La BMW i4 del 2026 rappresenta un’evoluzione significativa nel panorama dei veicoli elettrici, colmando efficacemente il divario tra le prestazioni BMW tradizionali e la guida a emissioni zero. Originariamente concepita come la controparte elettrica della Serie 4 Gran Coupé (entrambe condividono il codice modello G26), l’i4 sfrutta la piattaforma “Cluster Architecture” di BMW, una miscela di acciaio ad alta resistenza e alluminio, per una struttura robusta ma leggera.
Evoluzione della potenza e dell’autonomia
Lanciato nel 2021 con una batteria da 81,3 kWh e opzioni con motore singolo o doppio, l’i4 è costantemente migliorato. Alla fine del 2022, BMW ha introdotto la variante eDrive35, dotata di una batteria da 67,1 kWh e 282 CV, espandendo l’accessibilità senza sacrificare l’autonomia. Tutti i modelli ora incorporano inverter di potenza al carburo di silicio, estendendo l’autonomia ufficiale a ben 380 miglia, anche se questa cifra varia in base alle caratteristiche opzionali e alle dimensioni delle ruote.
L’attuale i4 M60 xDrive di livello superiore si basa su queste basi, sostituendo il precedente M50 xDrive. La potenza erogata è stata aumentata da 537 CV a 593 CV, pur mantenendo la coppia massima a 586 lb ft. Ciò si traduce in miglioramenti tangibili delle prestazioni, come evidenziato da recenti test.

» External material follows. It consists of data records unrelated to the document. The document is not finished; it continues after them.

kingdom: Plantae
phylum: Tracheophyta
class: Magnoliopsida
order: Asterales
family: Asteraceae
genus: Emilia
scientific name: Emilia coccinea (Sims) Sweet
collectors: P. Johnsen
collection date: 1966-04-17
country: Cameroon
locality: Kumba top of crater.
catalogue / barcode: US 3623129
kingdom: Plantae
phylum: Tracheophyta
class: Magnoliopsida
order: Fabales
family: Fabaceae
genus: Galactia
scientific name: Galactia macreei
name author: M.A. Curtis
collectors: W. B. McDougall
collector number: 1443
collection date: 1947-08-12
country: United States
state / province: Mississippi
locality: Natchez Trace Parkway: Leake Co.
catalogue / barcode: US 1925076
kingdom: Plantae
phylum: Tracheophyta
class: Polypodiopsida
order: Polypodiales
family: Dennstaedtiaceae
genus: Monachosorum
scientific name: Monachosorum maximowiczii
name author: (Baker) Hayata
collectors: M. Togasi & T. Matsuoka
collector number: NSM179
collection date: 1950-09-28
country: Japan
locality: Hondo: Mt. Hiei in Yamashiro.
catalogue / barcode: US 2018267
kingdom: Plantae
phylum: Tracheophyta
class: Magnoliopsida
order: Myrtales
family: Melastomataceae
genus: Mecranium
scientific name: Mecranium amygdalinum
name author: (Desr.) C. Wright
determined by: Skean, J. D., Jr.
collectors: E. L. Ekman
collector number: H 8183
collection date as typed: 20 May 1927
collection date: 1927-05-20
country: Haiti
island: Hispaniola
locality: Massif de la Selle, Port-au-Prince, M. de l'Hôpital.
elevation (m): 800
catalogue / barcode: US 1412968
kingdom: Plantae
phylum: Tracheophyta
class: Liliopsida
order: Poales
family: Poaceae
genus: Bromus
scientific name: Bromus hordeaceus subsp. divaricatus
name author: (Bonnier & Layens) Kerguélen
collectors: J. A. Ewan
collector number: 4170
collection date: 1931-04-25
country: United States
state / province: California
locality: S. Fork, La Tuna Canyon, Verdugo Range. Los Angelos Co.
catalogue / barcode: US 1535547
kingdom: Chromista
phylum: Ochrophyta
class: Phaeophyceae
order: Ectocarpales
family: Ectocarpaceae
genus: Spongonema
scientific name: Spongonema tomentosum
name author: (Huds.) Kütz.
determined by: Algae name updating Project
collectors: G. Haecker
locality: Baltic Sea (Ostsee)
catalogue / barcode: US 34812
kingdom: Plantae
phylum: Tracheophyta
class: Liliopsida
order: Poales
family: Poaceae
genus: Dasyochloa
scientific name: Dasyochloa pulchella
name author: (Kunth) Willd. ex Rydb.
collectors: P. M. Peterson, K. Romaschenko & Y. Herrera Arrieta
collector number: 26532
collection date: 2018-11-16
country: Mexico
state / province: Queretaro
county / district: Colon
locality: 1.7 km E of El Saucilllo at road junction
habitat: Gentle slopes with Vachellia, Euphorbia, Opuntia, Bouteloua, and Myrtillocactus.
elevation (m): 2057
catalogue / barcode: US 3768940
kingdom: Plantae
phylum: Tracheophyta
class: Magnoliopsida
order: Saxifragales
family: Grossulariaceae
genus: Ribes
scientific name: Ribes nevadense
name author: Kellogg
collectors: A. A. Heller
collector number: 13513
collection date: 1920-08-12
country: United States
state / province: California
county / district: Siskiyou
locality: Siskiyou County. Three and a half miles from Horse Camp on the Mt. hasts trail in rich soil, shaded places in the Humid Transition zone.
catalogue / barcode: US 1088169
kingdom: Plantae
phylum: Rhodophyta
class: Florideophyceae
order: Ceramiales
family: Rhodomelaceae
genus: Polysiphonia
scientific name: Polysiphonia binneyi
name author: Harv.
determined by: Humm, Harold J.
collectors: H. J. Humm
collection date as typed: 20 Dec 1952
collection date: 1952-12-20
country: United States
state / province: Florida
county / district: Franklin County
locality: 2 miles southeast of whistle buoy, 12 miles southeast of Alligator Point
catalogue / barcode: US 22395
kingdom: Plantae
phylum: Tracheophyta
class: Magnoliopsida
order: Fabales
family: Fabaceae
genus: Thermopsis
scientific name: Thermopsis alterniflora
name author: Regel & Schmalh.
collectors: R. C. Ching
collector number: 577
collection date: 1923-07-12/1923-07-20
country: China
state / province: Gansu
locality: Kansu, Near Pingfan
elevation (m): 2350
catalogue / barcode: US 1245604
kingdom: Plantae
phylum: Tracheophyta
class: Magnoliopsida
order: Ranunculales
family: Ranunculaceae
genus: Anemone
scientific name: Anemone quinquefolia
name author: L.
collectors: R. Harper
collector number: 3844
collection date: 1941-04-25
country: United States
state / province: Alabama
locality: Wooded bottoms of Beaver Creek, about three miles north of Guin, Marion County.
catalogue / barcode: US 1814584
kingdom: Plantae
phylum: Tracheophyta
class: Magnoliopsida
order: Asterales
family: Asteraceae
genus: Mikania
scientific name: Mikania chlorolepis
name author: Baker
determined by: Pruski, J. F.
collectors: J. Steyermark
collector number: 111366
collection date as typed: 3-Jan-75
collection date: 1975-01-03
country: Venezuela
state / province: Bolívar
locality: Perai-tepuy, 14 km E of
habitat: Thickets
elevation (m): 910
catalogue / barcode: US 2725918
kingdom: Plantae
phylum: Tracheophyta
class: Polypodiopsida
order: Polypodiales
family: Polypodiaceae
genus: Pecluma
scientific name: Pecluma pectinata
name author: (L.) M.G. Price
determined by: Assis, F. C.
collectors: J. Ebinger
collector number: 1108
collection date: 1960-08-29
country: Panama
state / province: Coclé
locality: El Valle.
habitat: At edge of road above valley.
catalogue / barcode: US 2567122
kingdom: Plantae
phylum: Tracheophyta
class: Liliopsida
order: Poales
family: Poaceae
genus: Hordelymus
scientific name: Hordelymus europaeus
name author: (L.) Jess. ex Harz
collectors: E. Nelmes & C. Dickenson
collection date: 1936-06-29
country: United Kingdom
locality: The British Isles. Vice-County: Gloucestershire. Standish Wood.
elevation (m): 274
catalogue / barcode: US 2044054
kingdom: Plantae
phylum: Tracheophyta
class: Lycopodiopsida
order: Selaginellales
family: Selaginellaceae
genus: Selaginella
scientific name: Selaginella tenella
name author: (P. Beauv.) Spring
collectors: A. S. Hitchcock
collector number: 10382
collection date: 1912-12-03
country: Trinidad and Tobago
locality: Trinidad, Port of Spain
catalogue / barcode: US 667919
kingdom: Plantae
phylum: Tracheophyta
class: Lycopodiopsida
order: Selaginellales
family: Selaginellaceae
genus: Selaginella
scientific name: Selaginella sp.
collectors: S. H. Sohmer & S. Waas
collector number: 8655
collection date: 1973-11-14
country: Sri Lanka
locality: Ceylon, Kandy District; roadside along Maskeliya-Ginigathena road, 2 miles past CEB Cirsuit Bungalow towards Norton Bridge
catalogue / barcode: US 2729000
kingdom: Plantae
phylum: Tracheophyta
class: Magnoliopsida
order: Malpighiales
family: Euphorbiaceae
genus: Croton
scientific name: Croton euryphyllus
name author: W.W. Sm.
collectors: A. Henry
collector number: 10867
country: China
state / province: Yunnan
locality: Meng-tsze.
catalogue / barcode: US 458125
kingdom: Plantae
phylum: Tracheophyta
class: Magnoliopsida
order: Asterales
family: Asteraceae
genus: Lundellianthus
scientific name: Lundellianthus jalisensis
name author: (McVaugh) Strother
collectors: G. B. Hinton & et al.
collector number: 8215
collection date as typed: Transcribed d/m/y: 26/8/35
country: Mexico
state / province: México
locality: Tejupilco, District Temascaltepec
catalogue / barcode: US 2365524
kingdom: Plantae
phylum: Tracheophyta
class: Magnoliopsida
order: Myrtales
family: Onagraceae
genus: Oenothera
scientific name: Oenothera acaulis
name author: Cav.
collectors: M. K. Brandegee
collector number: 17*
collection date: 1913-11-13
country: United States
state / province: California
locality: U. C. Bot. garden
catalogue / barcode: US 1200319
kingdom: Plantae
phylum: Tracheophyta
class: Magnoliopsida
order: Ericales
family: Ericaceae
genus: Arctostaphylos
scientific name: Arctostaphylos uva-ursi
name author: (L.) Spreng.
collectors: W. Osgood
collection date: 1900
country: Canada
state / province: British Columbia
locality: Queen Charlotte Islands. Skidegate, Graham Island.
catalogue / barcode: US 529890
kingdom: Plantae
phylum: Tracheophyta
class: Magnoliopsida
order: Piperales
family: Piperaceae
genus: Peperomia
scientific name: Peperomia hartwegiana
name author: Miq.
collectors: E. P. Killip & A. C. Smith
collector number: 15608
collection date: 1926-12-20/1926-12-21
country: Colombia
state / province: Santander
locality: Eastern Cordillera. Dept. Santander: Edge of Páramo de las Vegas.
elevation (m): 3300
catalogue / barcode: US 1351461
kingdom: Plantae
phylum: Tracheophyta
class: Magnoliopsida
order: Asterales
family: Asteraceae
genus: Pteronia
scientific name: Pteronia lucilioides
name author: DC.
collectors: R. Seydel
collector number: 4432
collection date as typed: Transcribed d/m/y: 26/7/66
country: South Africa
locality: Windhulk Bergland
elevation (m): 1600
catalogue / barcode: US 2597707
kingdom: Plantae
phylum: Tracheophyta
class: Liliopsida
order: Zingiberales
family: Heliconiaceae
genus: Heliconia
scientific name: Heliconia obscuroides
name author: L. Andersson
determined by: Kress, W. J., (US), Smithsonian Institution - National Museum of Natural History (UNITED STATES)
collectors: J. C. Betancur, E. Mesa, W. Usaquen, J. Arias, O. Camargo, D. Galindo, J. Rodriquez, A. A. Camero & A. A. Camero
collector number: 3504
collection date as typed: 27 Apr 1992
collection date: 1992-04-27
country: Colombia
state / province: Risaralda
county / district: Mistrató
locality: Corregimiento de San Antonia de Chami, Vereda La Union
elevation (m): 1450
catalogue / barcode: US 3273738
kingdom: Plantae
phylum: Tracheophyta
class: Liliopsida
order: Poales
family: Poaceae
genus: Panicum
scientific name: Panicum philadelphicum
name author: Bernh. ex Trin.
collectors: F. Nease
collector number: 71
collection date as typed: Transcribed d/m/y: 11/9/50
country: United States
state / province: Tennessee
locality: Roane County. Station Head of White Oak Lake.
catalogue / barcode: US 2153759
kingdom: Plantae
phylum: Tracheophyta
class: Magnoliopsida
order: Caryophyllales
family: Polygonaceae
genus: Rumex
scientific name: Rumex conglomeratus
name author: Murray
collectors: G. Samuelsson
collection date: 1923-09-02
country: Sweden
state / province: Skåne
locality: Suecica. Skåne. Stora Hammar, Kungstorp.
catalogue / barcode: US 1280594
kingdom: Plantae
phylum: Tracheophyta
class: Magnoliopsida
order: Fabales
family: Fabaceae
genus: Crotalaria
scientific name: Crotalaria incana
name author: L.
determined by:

Maneggevolezza e prestazioni
Le sospensioni dell’i4 utilizzano assali completamente indipendenti con molle elicoidali nella parte anteriore e sospensioni pneumatiche autolivellanti nella parte posteriore. Gli ammortizzatori adattivi e lo sterzo a velocità variabile sono di serie sulla M60, garantendo una manovrabilità precisa. Il veicolo di prova, dotato di freni M Sport aggiornati, pesava 2.231 kg, leggermente più pesante di quanto dichiarato dall’omologazione ma più leggero di concorrenti come l’Audi S E-tron GT e la Volkswagen ID 7 GTX.
I test confermano questi miglioramenti: l’M60 accelera da 0 a 60 mph in 3,8 secondi (rispetto ai 4,1 secondi dell’M50) e copre il quarto di miglio in 12,5 secondi, un miglioramento di 0,6 secondi. Tuttavia, l’accelerazione fluida e incessante dell’auto potrebbe sminuire l’esperienza viscerale della guida ad alte prestazioni.
Interni e tecnologia
All’interno, l’i4 presenta un abitacolo ridisegnato con il sistema operativo BMW 8.5, incluso un display curvo che integra il quadro strumenti da 12,3 pollici e l’hub di infotainment da 14,9 pollici. Sebbene visivamente sorprendente, il nuovo selettore delle marce è meno intuitivo rispetto al design precedente. Alcune caratteristiche, come il supporto lombare regolabile e l’head-up display, rimangono optional.
Lo spazio per i passeggeri posteriori è piuttosto limitato, il che lo rende più adatto ai bambini che agli adulti. Tuttavia, il design liftback offre 470 litri di spazio di carico utilizzabile, più dell’Audi S E-tron GT (350 litri).
Esperienza di guida e considerazioni finali
L’i4 M60 offre potenza istantanea e controllabile. Il sistema “Iconic Sounds Electric” di BMW offre un’esperienza uditiva unica, anche se i suoi toni sintetici potrebbero non piacere a tutti. L’auto offre tre livelli di frenata rigenerativa ma manca una vera modalità a un pedale.
Su strada, l’i4 si sente composto ed equilibrato, con uno sterzo preciso e un rollio minimo. Anche sulle ruote standard da 18 pollici, offre ampia presa e consente un sovrasterzo controllato quando i controlli di stabilità sono disabilitati. La trazione integrale con controllo della coppia garantisce una rapida stabilizzazione sotto potenza, rendendola una vettura coinvolgente e capace.
La BMW i4 del 2026 unisce con successo la potenza elettrica con le dinamiche di guida distintive del marchio. Sebbene alcune funzionalità rimangano nascoste dietro pacchetti opzionali, le prestazioni, la manovrabilità e gli interni raffinati dell’auto la rendono un’opzione interessante nel mercato dei veicoli elettrici di fascia alta.